-- start of DOCUMENT EXCERPT --
Gosh Inga what a nightmare on snail street. I hope you get the masses down to something manageable. Those loaches sound like a good idea.

Good luck.


----------



## Inga (Jun 8, 2010)

aunt kymmie said:


> I can vouch for the fact that they are very peaceful. Most loaches like to play really, really rough with each other (sometimes I think my clowns and yoyos are going to kill each other, lol) but these little guys don't. I hope you can find some too! In your tank they will be FAT and happy.


 
Yeah, at this rate, they would be obese in no time. lol

Thanks Romad, I hope I can do some house cleaning in the snail department as well. I miss my plants.


----------



## Romad (Jun 28, 2009)

I finally ordered live plants yesterday for my 75 gallon. I sure hope they don't come with any of your buddies  I'm going to check each leaf very closely LOL.

I have 6 mystery trumpet snails in the tank and i very rarely see them. And then I might see two at most. Now you've got me wondering if the bottom of my tank is littered with snails strategically buried under the gravel. Eeeeeeeeeeeek!!


----------



## Mikaila31 (Dec 18, 2008)

My ramshorns have never harmed my plants. I have them in all 3 tanks, all densely planted. IMO they are one of the best pest snails, they actually look decent. I grow and sell plants too in the same tanks with my snails and often have more plants then what I know to do with. They will defiantly eat dying plants, but I've never seen them attack or damage a healthy plant. 

Those loaches do work, but from what I have seen they are very pricey. It might depend on location, but I know they are generally expensive for a loach. Locally I have seen them for $20 each. And due to them needing a school it gets expensive fast. Its a fish that may be best ordered online.


----------



## tanker (Mar 13, 2010)
-- end of DOCUMENT EXCERPT --
-- start of EXTRACTED DATA --
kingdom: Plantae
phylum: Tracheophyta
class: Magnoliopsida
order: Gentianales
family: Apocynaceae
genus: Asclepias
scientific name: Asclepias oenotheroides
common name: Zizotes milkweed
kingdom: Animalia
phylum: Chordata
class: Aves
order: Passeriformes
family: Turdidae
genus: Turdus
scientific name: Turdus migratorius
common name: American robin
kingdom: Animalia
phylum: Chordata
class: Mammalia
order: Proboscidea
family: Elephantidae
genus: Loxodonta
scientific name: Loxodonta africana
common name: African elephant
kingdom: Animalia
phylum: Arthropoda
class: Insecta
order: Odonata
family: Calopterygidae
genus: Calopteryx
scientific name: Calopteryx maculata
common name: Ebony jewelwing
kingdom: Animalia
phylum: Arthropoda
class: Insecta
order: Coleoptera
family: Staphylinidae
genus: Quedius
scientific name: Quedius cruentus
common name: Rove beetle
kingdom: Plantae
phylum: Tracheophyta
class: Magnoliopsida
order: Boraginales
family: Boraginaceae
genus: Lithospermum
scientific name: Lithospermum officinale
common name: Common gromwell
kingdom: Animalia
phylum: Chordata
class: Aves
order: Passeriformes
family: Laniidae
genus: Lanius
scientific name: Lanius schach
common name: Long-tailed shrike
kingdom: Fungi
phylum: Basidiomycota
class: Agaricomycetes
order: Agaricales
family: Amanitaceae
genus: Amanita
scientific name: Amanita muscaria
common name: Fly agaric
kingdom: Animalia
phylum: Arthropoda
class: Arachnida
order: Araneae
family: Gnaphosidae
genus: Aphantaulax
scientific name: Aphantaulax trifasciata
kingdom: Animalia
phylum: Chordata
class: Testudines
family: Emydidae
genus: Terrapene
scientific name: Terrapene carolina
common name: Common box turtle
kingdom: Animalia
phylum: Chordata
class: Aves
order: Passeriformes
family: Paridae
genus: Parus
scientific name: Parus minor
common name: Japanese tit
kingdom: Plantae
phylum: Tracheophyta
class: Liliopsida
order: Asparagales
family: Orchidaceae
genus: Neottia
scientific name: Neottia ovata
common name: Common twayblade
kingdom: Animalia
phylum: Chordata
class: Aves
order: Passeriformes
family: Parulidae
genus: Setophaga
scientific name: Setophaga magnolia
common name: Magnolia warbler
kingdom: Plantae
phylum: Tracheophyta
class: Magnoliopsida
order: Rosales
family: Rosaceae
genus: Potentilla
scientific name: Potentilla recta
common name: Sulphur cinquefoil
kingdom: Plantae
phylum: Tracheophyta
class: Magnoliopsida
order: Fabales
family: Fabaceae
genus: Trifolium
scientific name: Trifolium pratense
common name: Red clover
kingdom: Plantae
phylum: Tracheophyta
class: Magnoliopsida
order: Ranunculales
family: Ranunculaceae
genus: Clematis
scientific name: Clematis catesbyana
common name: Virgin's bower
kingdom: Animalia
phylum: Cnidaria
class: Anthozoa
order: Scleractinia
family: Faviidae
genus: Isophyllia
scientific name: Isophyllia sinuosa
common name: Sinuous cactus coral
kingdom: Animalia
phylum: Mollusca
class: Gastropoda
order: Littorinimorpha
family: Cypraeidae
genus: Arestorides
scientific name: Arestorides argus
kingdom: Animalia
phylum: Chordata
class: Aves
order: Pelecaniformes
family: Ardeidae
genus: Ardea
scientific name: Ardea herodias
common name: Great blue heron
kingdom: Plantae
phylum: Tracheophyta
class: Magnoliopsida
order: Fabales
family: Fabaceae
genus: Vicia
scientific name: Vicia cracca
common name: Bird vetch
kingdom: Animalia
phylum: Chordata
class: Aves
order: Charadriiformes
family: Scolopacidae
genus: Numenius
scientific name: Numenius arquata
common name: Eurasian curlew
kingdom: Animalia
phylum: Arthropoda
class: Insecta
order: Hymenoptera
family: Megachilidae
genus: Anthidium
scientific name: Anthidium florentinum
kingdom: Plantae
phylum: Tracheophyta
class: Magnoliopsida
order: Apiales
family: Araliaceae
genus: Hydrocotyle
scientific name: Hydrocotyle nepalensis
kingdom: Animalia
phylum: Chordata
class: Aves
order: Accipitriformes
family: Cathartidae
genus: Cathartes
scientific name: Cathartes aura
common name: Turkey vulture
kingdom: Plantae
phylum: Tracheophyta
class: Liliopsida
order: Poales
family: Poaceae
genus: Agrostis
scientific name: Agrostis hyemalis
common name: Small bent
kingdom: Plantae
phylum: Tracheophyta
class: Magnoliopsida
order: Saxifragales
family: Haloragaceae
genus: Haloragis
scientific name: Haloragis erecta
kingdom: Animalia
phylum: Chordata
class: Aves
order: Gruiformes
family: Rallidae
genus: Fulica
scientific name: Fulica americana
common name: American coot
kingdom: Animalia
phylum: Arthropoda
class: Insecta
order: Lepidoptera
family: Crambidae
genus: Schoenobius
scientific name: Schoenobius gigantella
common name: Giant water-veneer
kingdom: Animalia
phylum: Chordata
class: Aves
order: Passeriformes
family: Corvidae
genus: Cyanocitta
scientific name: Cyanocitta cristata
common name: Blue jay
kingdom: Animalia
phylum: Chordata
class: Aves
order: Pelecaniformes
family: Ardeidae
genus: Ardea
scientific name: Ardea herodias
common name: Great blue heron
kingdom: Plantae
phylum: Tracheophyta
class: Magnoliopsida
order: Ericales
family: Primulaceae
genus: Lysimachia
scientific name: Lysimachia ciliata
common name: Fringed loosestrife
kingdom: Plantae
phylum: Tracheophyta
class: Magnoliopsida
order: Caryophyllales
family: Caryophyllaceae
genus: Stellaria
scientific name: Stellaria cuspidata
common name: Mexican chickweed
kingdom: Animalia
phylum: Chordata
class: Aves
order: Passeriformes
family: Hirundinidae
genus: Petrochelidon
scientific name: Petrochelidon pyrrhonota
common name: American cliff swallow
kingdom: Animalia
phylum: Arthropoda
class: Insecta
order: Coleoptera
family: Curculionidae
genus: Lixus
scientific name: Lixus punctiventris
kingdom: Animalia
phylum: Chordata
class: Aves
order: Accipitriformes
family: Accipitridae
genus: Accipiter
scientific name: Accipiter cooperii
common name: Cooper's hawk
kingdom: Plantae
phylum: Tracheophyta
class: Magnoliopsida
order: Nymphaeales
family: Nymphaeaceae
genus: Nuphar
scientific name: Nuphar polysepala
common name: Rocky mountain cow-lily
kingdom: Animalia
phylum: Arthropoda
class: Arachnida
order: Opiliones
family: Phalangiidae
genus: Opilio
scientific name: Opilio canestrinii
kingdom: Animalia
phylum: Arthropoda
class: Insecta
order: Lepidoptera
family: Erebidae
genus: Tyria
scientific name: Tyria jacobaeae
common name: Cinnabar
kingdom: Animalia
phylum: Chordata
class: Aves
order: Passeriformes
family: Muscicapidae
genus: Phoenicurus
-- end of EXTRACTED DATA --
▶ WHAT TO WORK ON
• 1. Set down the passage of the aquarium snail thread between "## Romad (Jun" and "(Dec 18, 2008)", inclusive.
• 2. In the aquarium snail thread, what price has Mikaila31 seen locally for the loaches?
• 3. Continue the aquarium snail thread from the point where it stops.

▶ OUTPUTS IN ORDER
• 1.
## Romad (Jun 28, 2009)

I finally ordered live plants yesterday for my 75 gallon. I sure hope they don't come with any of your buddies  I'm going to check each leaf very closely LOL.

I have 6 mystery trumpet snails in the tank and i very rarely see them. And then I might see two at most. Now you've got me wondering if the bottom of my tank is littered with snails strategically buried under the gravel. Eeeeeeeeeeeek!!


----------



## Mikaila31 (Dec 18, 2008)

• 2. $20 each.

• 3.
I managed to get those little snails in my new tank and I've managed to transfer them from there into my other new tank...

What I don't understand is how they are all over the tank, ie there'll be one on the tank wall on one side, a couple on the front, one on the other side, they are spread far and wide. They are tiny and look like babies. Where are they coming from? If they were being hatched from eggs, wouldn't you expect them to be in one spot? They seem to just appear out of nowhere, spread far and wide. I've never seen a big one who could be the mother of all of these little babies, there just seem to be little babies everywhere. Where do they come from?


----------



## iamgray (Jul 16, 2010)

If you drop 3 pieces of melon in every time, you could get rid of them 3 times as fast! 

This whole thread terrifies me... I just got a pile of plants from someone and they were RIDDLED with snails... I took them over to a friend who has pufferfish and between the two of us, her friend, and her friend's kid, we spent almost an hour and went through every single plant picking off snails... but I've still been spotting them here and there in my tank and am not looking forward to the explosion of snails... I think I'd better start baiting them ASAP after reading all this!

Side note... can you imagine a 5 year old boy's excitement when someone shows up with a bucket full of icky wet plants and says "let's pick out snails and feed them to the pufferfish?" Aaaah, too cute!


----------



## Romad (Jun 28, 2009)

iamgray said:


> If you drop 3 pieces of melon in every time, you could get rid of them 3 times as fast!
> 
> This whole thread terrifies me... I just got a pile of plants from someone and they were RIDDLED with snails... I took them over to a friend who has pufferfish and between the two of us, her friend, and her friend's kid, we spent almost an hour and went through every single plant picking off snails... but I've still been spotting them here and there in my tank and am not looking forward to the explosion of snails... I think I'd better start baiting them ASAP after reading all this!
> 
> Side note... can you imagine a 5 year old boy's excitement when someone shows up with a bucket full of icky wet plants and says "let's pick out snails and feed them to the pufferfish?" Aaaah, too cute!


This made me laugh. Oh to be a kid again :-D


----------



## Chicklet (Feb 9, 2009)

I found the "cucumber' melon trick worked to some degree,
But wasn't as effective as I hoped,

After awhile you get tired of everyday having to drop in a cucumber and fishing it out in the morning,

Some tanks the snail population went down, others just seemed to rebound,
All you gotta do is get tired of it or forget for a few days & the explosion is back again.

I battled those suckers it seemed like forever, Till finally I had enough,
I stripped every one of my tanks down, Threw out all the gravel/sand, every last drop!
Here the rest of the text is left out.